● **課題の指示**: バイヤーの面接についての文章を、最後の文の続きから書き進めてください。

● **読む抜粋**:

+ + + + +

バイヤーの面接

就職試験では面接が重要

バイヤーの就職試験では、面接試験が合否を決めるうえでの重要な試験となります。

商品の仕入れを担当するバイヤーは、買いつけを通して交渉や情報収集をする機会が多いので、高いコミュニケーション能力があることが絶対条件なのです。

バイヤーの面接では、無難な受け答えですませるのではなく、ハッキリ自己主張をしたりこちらからも質問をしたりして、積極的に面接官とやり取りをする姿勢が大事です。

ただし、新卒で「バイヤー」としての採用をしているところは少なく、まずは総合職の社員として採用し、就職して最初の数年は店頭で販売員をしながら経験を積ませるケースが一般的です。

そのため、面接では接客業が務まる人柄かどうかもチェックされています。礼儀正しい挨拶や清潔感のある服装、ハキハキした話し方や笑顔など、接客業をする人間としての基本を特に心がけましょう。

流通業界への独自の見解を

面接で尋ねられることとしては「バイヤーをめざす志望動機」や「この企業を選んだ理由」が最も一般的です。

販売員や広報係ではなく「バイヤーにしかできないこと」や、他の同業他社ではなく「この企業でしかできないこと」を自分の言葉で語ることが大切です。

+ + + + +

● **表示データ**:
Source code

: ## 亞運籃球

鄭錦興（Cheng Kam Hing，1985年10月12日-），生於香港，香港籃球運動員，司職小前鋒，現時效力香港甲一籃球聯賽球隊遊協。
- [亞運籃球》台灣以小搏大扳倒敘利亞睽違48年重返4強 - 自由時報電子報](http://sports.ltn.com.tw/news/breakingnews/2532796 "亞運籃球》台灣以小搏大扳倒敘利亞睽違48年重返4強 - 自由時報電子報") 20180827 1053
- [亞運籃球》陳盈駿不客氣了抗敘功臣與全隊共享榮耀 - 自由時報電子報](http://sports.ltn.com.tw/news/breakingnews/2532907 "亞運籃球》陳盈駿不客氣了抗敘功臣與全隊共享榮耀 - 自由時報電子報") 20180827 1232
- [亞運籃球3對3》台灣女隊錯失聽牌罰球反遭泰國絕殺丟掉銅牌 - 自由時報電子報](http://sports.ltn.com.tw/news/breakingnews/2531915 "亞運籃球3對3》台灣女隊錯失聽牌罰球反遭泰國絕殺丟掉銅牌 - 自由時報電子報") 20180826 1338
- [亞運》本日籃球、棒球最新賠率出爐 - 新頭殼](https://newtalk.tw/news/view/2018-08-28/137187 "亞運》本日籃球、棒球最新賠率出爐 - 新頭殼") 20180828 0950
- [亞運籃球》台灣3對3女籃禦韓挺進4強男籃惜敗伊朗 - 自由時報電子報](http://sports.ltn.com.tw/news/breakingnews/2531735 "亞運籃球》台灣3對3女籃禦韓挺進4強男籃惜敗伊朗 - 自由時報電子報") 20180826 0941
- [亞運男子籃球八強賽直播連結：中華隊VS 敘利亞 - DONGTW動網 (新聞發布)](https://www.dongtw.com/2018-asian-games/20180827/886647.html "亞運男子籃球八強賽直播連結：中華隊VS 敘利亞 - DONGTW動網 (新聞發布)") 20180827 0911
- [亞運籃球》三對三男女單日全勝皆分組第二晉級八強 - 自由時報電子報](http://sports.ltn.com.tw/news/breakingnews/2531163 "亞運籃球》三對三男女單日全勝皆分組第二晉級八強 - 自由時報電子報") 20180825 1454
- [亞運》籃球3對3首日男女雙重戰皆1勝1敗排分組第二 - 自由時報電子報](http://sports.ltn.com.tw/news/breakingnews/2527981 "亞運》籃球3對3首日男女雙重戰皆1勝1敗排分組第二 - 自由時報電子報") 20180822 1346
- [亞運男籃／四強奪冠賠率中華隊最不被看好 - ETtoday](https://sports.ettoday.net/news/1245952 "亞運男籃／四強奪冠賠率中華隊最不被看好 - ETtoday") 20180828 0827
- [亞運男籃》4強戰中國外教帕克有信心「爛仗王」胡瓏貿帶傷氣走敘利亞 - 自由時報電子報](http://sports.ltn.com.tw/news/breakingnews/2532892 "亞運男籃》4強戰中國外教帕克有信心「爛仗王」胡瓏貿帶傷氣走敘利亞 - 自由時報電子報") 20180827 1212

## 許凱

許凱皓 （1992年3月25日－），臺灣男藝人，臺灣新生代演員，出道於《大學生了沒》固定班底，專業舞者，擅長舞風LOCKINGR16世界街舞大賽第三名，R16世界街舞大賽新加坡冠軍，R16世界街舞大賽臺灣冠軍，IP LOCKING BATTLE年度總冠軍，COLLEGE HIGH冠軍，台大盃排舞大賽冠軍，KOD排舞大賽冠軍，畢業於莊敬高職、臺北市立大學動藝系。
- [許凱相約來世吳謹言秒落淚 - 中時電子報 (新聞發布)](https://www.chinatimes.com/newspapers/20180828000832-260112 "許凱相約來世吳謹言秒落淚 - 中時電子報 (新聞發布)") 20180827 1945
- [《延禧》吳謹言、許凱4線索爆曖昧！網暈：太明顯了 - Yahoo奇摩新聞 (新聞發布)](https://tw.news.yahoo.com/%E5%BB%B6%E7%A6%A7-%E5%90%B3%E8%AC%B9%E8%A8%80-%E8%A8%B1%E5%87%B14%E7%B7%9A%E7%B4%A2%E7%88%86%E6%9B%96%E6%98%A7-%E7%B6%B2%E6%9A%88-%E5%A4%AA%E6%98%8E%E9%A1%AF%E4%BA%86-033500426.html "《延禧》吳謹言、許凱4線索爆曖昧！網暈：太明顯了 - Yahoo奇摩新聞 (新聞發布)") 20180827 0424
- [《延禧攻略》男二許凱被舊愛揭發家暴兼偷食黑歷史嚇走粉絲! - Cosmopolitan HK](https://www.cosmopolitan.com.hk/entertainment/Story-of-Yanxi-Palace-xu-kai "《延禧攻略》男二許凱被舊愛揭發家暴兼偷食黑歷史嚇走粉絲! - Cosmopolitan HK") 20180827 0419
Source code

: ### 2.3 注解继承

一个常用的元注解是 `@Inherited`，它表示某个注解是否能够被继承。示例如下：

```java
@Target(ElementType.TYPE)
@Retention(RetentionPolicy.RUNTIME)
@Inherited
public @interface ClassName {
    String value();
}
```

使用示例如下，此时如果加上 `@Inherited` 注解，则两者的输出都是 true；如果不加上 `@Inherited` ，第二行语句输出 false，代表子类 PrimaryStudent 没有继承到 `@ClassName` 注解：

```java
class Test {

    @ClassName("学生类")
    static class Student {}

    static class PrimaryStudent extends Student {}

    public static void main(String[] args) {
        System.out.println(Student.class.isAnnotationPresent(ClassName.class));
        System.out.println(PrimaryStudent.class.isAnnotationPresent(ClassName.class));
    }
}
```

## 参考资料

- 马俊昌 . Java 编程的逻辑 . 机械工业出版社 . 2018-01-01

+ + + + +

● **回答**:
それ以外の質問として、今の流通業界に対しての意見や問題提起などを求められることがあります。

ファッション業界の場合、「ファストファッション」と呼ばれる格安衣料が大量に売れる今の時代をどう考えているのか。百貨店の場合、郊外型のショッピングモールとの競争にどのような戦略で勝ち残っていくべきだと考えているのか。

こうした問題は、これからバイヤーとして働く上で必ずぶつかる問題でもあります。正解を答える必要はありませんが、自分なりに考えているという姿勢を示すことが必要です。

さらに最近ではTPP(環太平洋戦略的経済連携協定)に関する話題が、世界的に注目されています。TPPというのは、国家間の貿易にかける関税をなくそうという協定のことです。

日本がこの協定に参加すれば、輸入や輸出に大きな影響が出るため、国を越えて商品の売買をしているバイヤーにとって避けて通れない問題になります。

このように流通業界ではさまざまな変化が起きていますから、バイヤーをめざす人は、こうした問題をしっかり把握したうえで面接に臨んだほうが良いでしょう。